Collected data:
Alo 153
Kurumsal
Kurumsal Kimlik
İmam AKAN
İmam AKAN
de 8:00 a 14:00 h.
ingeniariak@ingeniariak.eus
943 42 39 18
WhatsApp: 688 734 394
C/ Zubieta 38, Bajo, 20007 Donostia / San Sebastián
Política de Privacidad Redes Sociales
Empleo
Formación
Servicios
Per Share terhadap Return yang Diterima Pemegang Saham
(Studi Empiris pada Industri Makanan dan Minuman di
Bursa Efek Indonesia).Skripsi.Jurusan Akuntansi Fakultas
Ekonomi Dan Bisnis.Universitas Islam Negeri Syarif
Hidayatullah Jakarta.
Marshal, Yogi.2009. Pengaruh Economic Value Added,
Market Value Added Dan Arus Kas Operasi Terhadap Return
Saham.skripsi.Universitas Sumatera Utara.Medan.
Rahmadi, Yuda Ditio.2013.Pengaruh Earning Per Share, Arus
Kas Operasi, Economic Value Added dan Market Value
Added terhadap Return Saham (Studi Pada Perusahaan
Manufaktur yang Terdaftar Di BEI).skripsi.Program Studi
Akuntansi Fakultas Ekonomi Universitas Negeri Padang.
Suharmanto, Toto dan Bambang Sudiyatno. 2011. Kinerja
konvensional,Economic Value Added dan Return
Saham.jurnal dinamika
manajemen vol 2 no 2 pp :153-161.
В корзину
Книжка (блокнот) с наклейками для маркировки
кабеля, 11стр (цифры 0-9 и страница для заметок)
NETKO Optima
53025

* * *

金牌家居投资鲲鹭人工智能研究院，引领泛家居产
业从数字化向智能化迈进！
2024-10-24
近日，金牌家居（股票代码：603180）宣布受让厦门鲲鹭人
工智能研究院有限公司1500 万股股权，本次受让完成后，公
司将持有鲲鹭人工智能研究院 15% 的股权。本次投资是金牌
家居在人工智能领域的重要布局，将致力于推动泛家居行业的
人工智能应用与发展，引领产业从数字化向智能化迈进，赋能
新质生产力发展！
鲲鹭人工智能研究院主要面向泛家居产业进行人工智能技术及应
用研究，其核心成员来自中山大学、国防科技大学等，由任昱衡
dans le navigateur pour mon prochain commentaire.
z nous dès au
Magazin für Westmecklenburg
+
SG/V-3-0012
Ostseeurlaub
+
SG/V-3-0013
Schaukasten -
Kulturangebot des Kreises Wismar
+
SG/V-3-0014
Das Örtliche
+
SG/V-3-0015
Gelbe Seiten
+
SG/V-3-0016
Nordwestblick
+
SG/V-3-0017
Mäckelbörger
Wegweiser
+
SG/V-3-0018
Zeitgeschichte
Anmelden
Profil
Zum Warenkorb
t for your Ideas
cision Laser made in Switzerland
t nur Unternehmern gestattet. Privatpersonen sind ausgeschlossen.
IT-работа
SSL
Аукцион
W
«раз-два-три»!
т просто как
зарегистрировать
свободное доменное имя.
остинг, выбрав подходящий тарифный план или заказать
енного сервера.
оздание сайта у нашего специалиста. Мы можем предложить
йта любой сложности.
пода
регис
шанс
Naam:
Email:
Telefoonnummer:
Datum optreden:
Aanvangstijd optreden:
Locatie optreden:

**WHAT THE TASK ASKS**
Copy each line above that contains the word "Negeri".

**REPLY**
Ekonomi Dan Bisnis.Universitas Islam Negeri Syarif
Akuntansi Fakultas Ekonomi Universitas Negeri Padang.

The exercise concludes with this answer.